Poltergeists don’t need forgiveness. They just need to burn themselves out and disappear. Exorcise themselves.

“Sorry,” he will say, and swallow down the small ghost that lives in his throat, “just… having a day.”

Aziraphale will smile and not understand, or maybe understand too much, and will pat the bit of sofa next to him. 

“That’s fine. As long as you have it with me.”

Crowley will fit somewhere between bookshelf and angel, between armrest and arm. He will exhale the spirit in his throat through any number of controlled breaths and with the help of Aziraphale’s thumb rubbing circles onto the back of his hand. 

He will eye-fuck the grooves that Aziraphale’s lips have stamped on the rim of his wine glass and not think about fire, not think about forgiveness. Will think instead of the thing holding both of their hands. Will think instead, you are not missing from me. 

(This is it. This is the fourth one.)

These are the demonic ones. The inhuman ones. The elemental ones.

These show up at Aziraphale’s doorstep in a crisp black suit and take him out to dinner. These brush lazy fingers through his fluffy white hair and murmur sleepy words of thanks into his ear after too much wine. These haul that angelic white ass out of revolutionary prisons and burning churches.  

These also show up in the scales on his skin one evening when he’s had far too much to drink and is too tired and the hold he has over this skin is shifting away to another one. These show up in the lack of white around his eyes.

Aziraphale will take his hand and maybe his whole body too— sling him in his arms like Ophiuchus at last, tuck him in to his own bed. He will kiss a few of the scales that run oil-black along his neck, his arm, his hand. He will lay down next to him and not sleep— watch instead as Crowley’s skin shifts in any number of beautiful and terrible ways. 
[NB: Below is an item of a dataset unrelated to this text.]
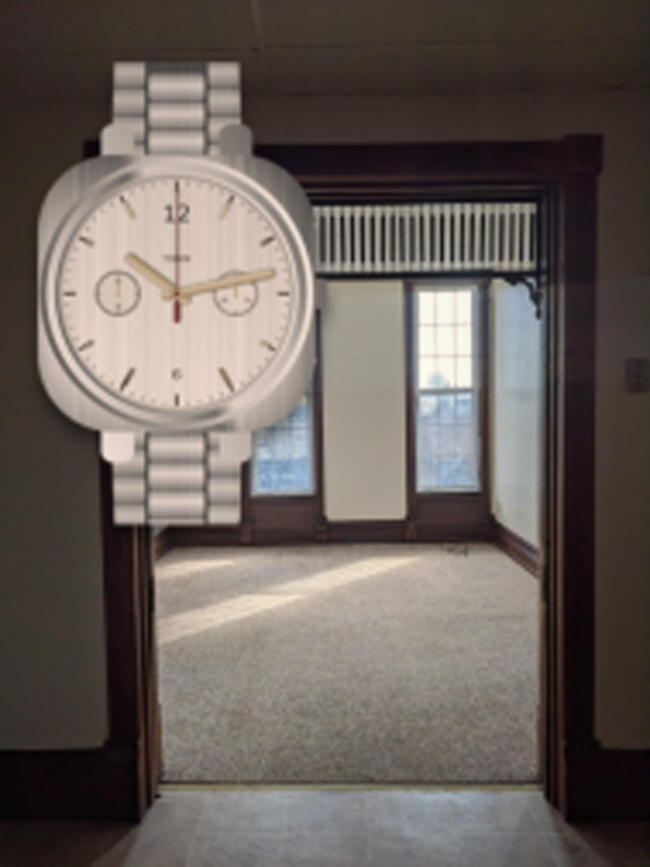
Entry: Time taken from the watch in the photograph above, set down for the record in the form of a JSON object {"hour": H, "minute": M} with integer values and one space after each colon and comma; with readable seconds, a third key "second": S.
{"hour": 10, "minute": 13}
He will wake up at some point in the morning when it is still dark out, maybe three A.M.— that perversion of the holy trinity— and find an angel watching him in the dark. 

He will say something like, “I hope I didn’t ruin Christmas Eve.” 

And Aziraphale will smile and let himself get pulled into a horizontal embrace.

“You didn’t,” he will say, “not at all.”

“Jesus was born in September anyway,” Crowley will mutter into the junction of his neck. 

Demonic hauntings have the peculiar habit of stealing religious artifacts. The crucifixes will go missing. The bibles will find themselves gone. You will have misplaced those rosary beads. 

Those things are too small though— not enough. There is really only one religious artifact that Crowley is interested in stealing, and it is already in his arms.